The idea is for you to establish yourself as a reliable service provider on those sites. Although it may not seem like you’re getting far — after all, freelance sites aren’t where the real money is — you’ll be building up a reputation for quality work. When you’ve done that, you can parlay that reputation into more lucrative work.

Prepare Your Freelance Business

Once you’ve got enough experience and have a solid resume of small freelance cybersecurity jobs under your belt, you’ll be ready to turn your hard work into a standalone freelance business. The first step toward doing that is to think up a business name. You’ll want a name that’s not already in use, with an available domain name to match.
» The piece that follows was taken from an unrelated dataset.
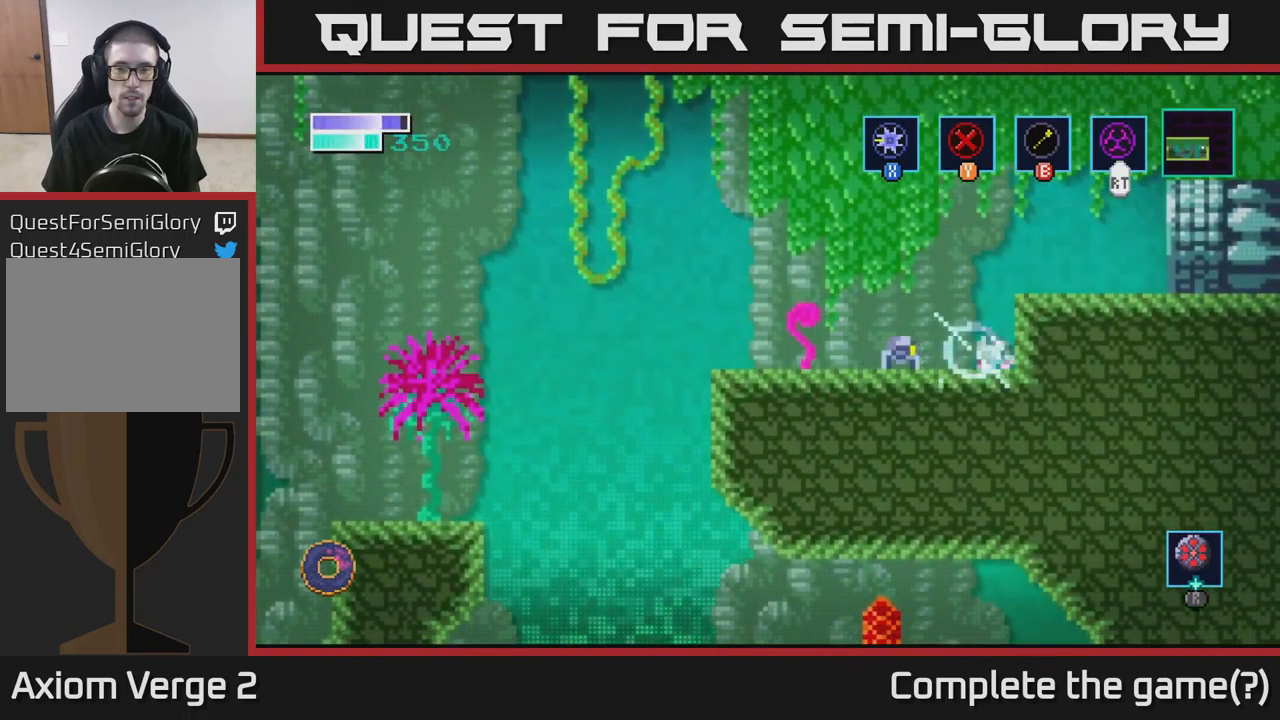
{"buttons": [], "left_stick": "center", "right_stick": "center", "events": [[83, "X", "down"], [217, "X", "up"], [333, "X", "down"], [483, "X", "up"]]}
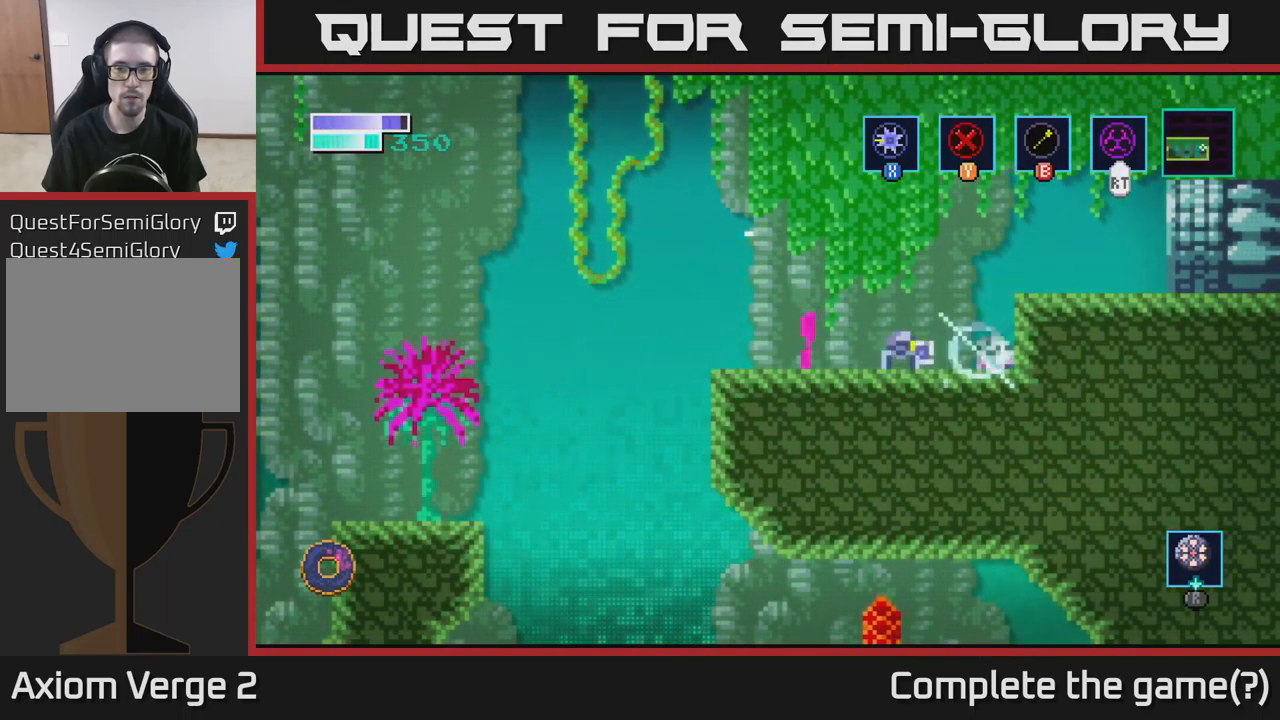
{"buttons": [], "left_stick": "right", "right_stick": "center", "events": [[100, "X", "down"], [250, "X", "up"], [350, "left_stick", "right"], [367, "X", "down"], [500, "X", "up"]]}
When you have one, reserve the domain name and register for a tax ID with the relevant authorities where you’re planning to work.

Next, you’ll want to design a website to serve as a calling card for your business. Since you’ll be marketing your skills and reputation as a cybersecurity analyst, the site doesn’t need to be anything more than a professional-looking portal with your business name, basic information, and contact details. You can choose a ready-made template if you don’t have the design skills to do the job yourself.

Then, you’ll want to set up your home office with everything you’ll need to work full-time. This means having a dedicated comfortable space with a desk and computer, and all of the relevant office supplies. It’s also a good idea to sign up for a business phone app so you’ll have a professional communications system for your customers to contact you.

Turn To Your Professional Network

At this point, you’re ready to begin soliciting work as a freelance cybersecurity analyst. This is the time when all of the networking you’ve done through hackathons and other events, as well as through your freelance portal jobs, will pay off. You should begin by crafting an announcement of your new business to send out to all of the contacts you’ve collected.

As you do this, be sure to let everyone know exactly what types of cybersecurity jobs you’re equipped to handle. You should also make it clear how potential clients can contact you and request quotes for your services. If you’ve done everything right, you should start to get inquiries in short order. From there, all you have to do is your best work — and it won’t be long until you have enough steady customers that you can quit your day job and go freelance for good.

The Takeaway

The simple fact is, the sheer volume of open cybersecurity jobs — and the countless more that will appear in the next few years — make your odds of success as a freelance cybersecurity analyst quite high. As long as you’re competent, confident, and willing to continue to learn your trade as you work, you’ll never run out of opportunities. Your reward for all of that is a well-paid career with a schedule that you control — and doesn’t that sound like a dream come true?